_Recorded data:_

*** Begin section ***

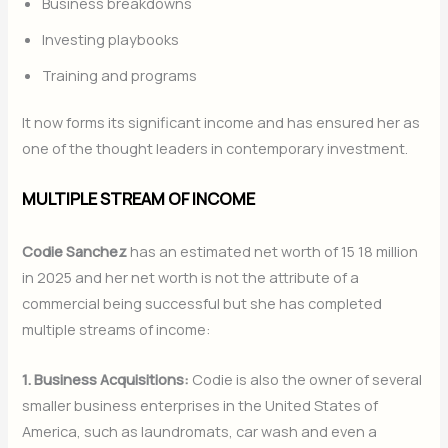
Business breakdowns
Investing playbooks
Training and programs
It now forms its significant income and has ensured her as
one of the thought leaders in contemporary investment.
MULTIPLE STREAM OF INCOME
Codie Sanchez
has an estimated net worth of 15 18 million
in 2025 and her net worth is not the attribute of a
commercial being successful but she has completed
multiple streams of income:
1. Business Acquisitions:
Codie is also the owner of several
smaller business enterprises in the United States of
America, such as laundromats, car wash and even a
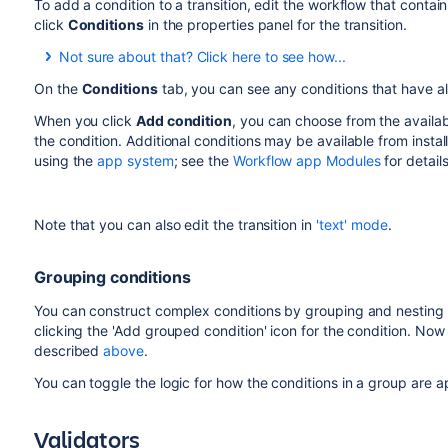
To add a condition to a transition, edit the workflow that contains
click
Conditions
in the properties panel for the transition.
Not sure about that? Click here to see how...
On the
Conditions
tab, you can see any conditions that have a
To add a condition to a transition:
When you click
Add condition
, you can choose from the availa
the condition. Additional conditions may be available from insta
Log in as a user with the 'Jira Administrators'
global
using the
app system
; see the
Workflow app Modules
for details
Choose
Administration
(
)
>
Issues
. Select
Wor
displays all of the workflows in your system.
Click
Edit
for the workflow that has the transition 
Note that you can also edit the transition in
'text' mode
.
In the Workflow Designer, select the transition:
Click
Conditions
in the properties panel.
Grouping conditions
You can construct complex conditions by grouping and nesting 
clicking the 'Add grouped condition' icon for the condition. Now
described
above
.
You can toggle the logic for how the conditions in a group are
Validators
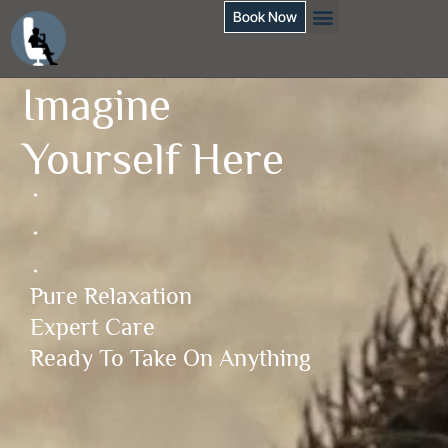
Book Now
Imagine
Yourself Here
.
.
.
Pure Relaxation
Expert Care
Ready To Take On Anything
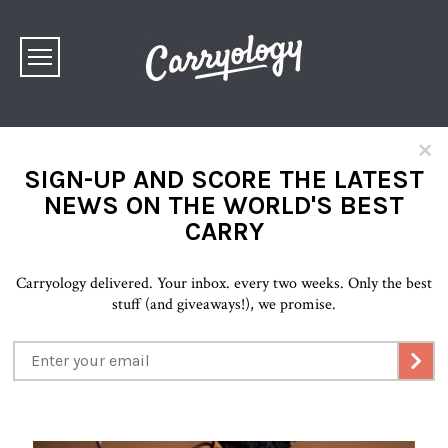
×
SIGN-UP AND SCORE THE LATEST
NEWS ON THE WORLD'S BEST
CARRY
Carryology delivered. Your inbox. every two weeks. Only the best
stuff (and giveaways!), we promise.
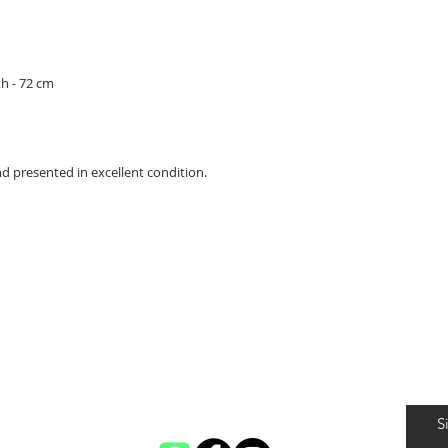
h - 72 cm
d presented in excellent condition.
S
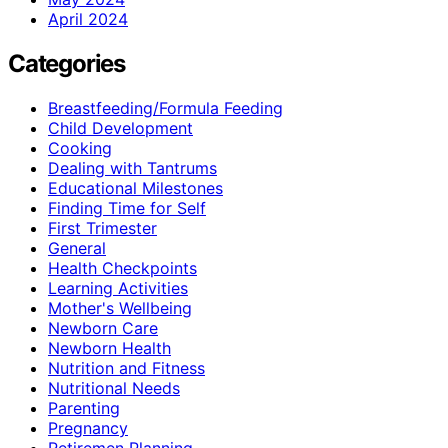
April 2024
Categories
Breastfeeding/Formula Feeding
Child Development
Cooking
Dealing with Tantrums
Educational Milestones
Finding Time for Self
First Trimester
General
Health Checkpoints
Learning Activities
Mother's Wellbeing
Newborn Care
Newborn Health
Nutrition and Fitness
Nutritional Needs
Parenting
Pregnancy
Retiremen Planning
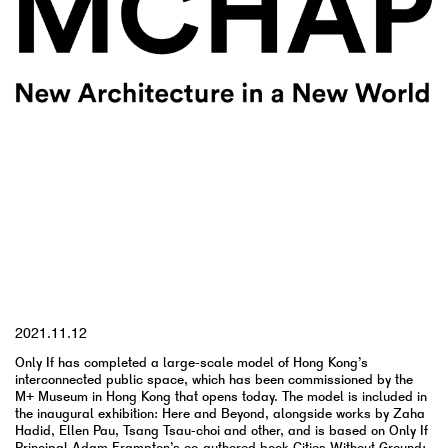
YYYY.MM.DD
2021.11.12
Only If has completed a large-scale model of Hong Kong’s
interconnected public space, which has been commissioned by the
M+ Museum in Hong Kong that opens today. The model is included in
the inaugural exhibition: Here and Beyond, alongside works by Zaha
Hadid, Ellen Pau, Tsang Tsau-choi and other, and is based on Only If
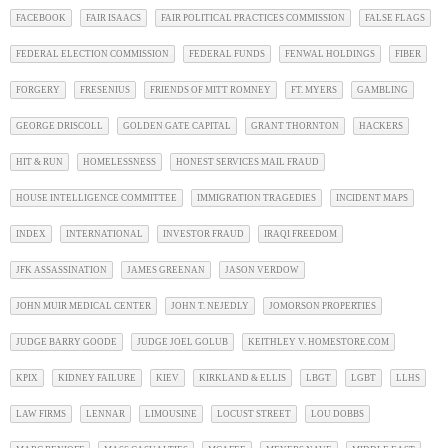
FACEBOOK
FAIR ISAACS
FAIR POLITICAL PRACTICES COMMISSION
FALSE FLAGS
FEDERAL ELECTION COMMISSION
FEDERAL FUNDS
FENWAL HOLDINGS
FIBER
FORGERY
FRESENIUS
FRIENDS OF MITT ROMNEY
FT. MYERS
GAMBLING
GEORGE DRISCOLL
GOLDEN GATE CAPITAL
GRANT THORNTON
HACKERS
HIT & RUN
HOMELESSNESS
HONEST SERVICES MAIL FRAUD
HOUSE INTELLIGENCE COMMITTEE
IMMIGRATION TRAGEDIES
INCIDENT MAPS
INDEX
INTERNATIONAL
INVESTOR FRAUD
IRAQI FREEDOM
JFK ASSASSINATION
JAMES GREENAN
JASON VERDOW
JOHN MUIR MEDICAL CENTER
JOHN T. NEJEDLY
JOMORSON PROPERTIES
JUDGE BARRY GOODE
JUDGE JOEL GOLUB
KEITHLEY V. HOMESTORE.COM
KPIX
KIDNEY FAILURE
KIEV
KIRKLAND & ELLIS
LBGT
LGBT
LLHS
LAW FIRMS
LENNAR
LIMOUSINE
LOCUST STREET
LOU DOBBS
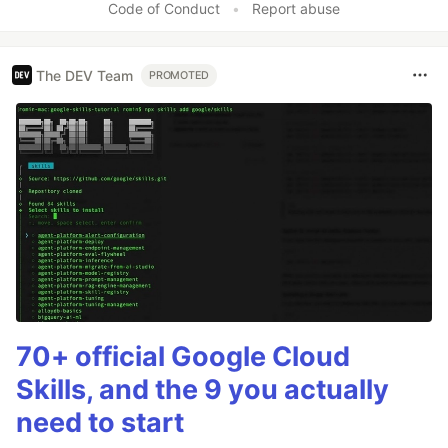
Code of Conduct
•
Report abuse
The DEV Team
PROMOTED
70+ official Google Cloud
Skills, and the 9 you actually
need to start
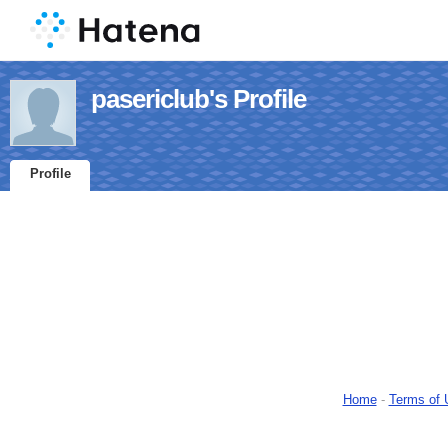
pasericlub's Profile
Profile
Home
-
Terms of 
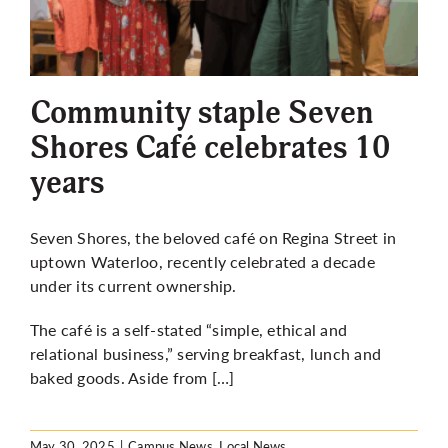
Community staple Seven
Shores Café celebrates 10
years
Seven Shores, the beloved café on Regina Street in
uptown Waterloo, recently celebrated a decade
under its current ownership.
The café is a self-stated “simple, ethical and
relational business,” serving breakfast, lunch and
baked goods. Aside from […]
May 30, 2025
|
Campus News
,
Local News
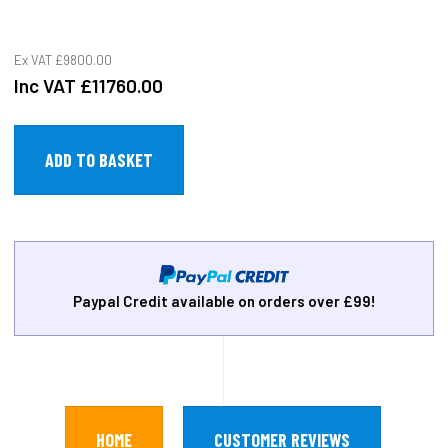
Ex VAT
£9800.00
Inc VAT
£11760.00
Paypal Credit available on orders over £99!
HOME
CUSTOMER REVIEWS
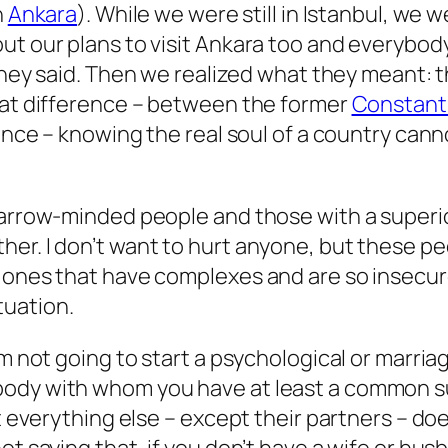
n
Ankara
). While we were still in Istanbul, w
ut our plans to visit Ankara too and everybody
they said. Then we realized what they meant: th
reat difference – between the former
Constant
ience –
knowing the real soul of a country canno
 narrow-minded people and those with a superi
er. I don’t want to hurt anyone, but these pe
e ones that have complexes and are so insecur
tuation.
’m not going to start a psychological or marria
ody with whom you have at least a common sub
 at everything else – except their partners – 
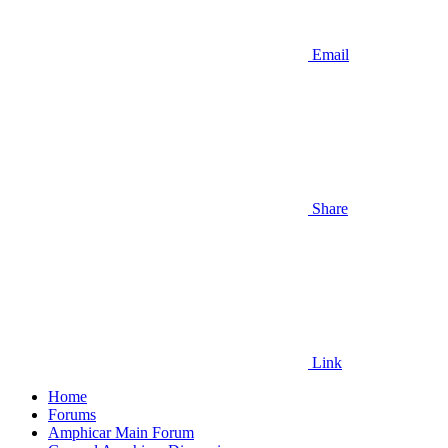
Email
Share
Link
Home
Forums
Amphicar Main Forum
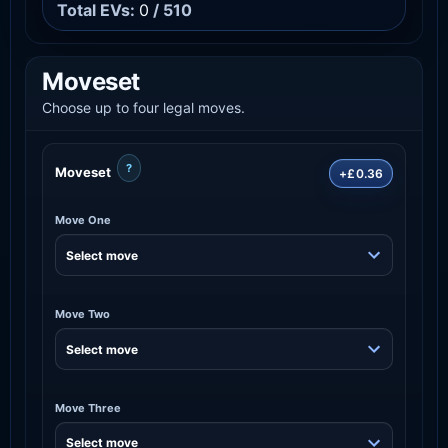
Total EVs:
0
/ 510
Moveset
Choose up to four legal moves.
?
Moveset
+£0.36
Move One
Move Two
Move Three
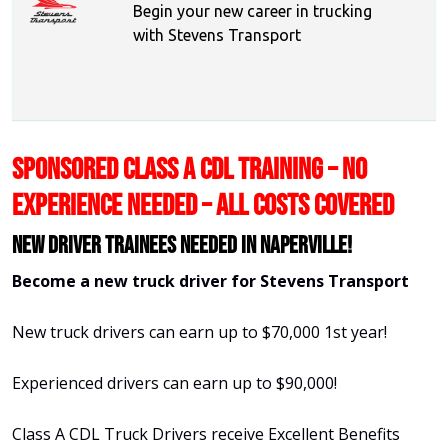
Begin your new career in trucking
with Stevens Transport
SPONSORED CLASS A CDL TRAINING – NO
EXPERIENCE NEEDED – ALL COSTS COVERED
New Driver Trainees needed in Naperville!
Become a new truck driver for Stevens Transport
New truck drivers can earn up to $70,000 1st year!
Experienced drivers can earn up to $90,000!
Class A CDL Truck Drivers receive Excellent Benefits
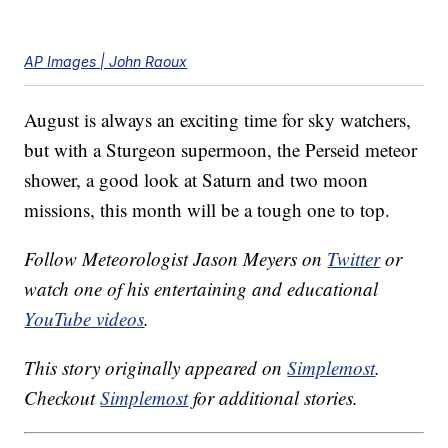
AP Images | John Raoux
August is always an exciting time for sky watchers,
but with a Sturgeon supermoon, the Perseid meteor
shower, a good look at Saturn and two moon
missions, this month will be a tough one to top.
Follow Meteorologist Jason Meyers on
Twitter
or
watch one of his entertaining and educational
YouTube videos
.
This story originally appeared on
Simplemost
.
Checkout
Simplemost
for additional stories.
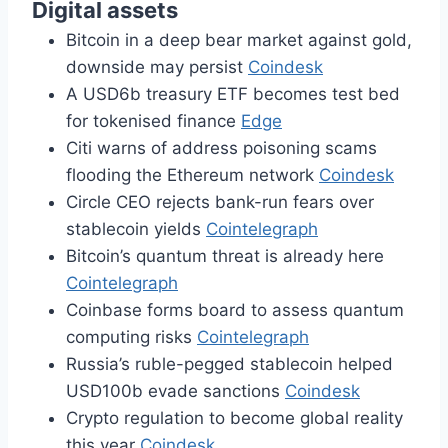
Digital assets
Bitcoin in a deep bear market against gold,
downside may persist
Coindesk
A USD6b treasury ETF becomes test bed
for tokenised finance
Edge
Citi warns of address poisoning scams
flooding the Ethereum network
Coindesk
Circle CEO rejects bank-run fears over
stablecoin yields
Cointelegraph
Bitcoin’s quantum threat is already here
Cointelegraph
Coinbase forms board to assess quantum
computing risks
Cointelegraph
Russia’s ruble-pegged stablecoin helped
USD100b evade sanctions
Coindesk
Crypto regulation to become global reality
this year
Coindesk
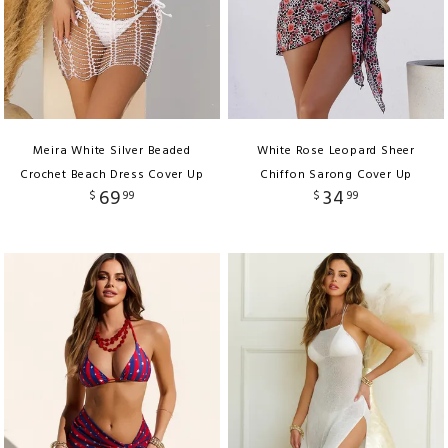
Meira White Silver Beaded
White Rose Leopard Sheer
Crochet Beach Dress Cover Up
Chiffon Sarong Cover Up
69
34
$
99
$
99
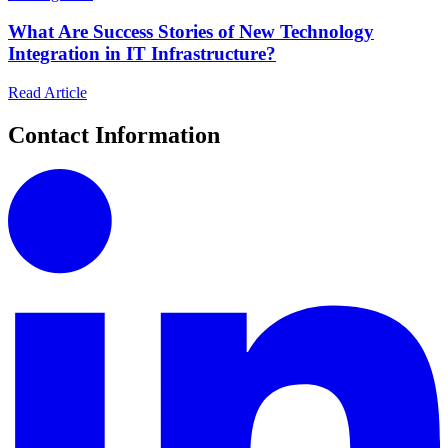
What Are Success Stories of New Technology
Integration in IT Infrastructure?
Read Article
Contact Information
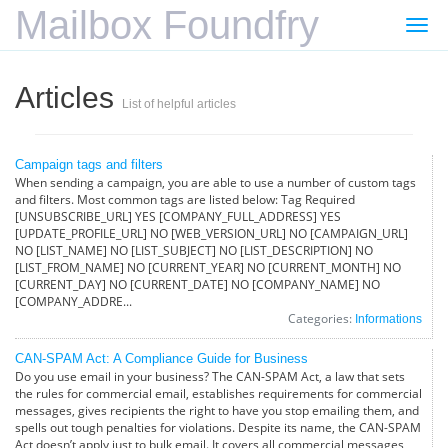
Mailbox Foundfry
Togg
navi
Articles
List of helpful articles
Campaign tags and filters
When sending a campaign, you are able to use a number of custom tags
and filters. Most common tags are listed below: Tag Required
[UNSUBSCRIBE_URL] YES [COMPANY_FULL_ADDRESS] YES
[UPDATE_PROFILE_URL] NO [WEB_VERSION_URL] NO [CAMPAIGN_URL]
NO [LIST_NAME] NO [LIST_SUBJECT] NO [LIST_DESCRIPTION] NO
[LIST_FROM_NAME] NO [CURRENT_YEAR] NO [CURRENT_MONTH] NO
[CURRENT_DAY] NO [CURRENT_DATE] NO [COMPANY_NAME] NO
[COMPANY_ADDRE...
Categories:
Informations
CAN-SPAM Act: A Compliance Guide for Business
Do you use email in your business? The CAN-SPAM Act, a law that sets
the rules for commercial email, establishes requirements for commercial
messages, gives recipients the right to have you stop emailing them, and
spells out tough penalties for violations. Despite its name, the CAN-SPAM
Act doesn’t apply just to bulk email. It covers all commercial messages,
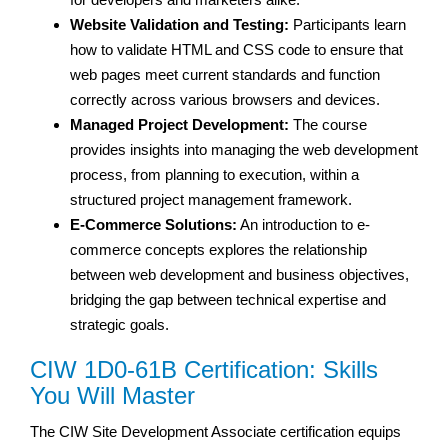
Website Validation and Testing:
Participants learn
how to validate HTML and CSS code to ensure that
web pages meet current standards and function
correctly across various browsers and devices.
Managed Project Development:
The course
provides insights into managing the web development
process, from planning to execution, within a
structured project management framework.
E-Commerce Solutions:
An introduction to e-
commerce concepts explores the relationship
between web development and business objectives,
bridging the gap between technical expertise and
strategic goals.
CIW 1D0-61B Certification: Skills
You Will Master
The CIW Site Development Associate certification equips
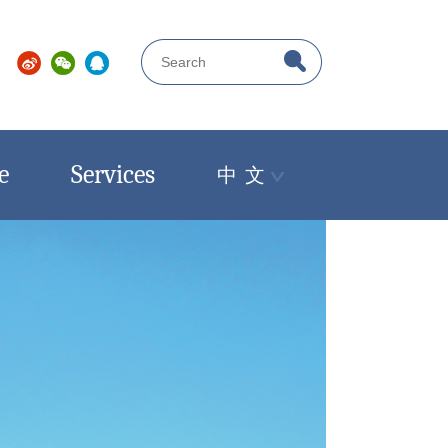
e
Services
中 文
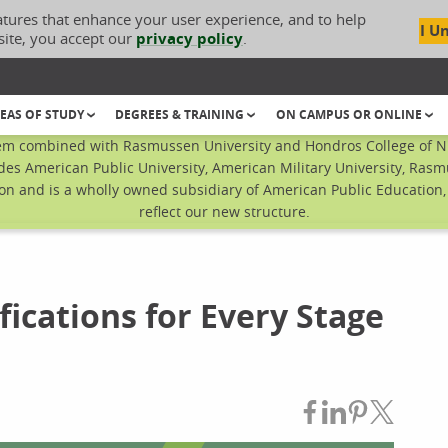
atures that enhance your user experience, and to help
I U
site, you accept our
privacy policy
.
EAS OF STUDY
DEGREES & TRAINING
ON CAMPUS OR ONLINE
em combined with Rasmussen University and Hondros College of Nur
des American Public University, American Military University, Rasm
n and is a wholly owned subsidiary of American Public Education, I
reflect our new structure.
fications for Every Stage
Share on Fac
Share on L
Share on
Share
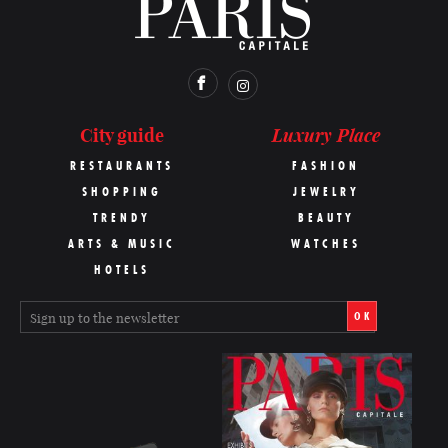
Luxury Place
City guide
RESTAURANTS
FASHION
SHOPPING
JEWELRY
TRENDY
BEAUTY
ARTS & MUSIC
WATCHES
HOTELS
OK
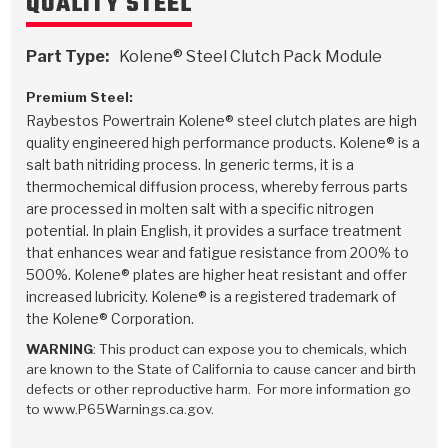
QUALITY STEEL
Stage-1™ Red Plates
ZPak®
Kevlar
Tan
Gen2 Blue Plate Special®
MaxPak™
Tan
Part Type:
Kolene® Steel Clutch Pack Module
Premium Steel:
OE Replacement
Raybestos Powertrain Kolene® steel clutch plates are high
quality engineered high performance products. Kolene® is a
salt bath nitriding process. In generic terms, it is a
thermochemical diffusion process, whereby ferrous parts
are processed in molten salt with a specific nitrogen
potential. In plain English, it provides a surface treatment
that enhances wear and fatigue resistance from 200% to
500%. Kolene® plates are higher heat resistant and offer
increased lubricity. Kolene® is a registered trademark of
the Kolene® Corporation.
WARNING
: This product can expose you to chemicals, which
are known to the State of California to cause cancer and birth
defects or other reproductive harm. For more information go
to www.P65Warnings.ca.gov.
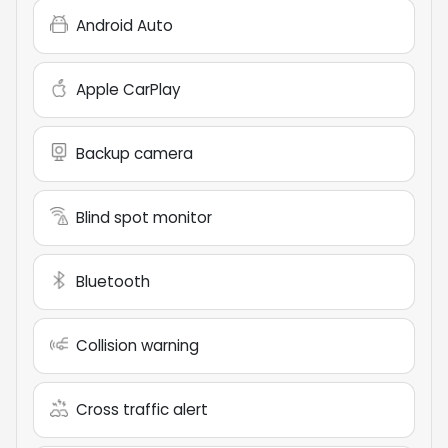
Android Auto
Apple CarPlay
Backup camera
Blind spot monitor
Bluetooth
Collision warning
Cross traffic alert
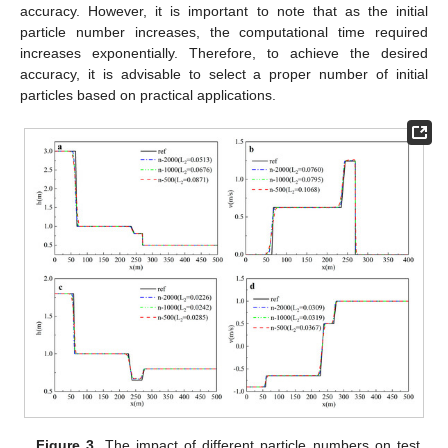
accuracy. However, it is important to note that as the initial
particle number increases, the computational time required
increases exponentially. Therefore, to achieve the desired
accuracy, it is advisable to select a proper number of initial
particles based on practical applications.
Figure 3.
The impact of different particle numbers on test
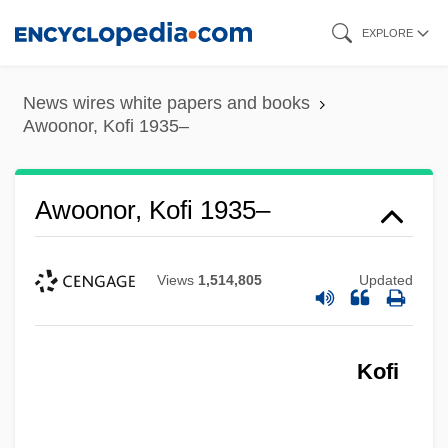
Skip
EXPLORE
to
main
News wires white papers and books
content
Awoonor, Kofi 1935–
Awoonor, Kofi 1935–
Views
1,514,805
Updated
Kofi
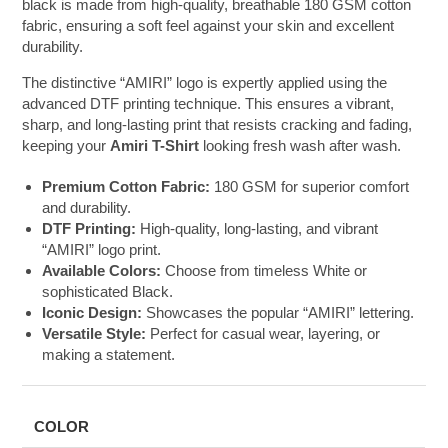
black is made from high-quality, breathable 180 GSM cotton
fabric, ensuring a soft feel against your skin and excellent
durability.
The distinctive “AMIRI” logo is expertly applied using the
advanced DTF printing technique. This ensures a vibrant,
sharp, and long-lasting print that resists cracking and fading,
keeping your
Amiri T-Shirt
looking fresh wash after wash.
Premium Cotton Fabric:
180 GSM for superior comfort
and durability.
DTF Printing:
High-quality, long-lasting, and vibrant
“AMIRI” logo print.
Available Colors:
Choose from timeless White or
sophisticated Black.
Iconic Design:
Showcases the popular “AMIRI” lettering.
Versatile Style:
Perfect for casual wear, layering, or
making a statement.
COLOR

*** End section ***

_Request:_ The line holding "accuracy, it is" starts the copy and the line holding "applied using the" ends it. Repeat those two lines above and all between them exactly, leaving out pictures.

_Written solution:_
accuracy, it is advisable to select a proper number of initial
particles based on practical applications.
Figure 3.
The impact of different particle numbers on test
Skip
EXPLORE
to
main
News wires white papers and books
content
Awoonor, Kofi 1935–
Awoonor, Kofi 1935–
Views
1,514,805
Updated
Kofi
black is made from high-quality, breathable 180 GSM cotton
fabric, ensuring a soft feel against your skin and excellent
durability.
The distinctive “AMIRI” logo is expertly applied using the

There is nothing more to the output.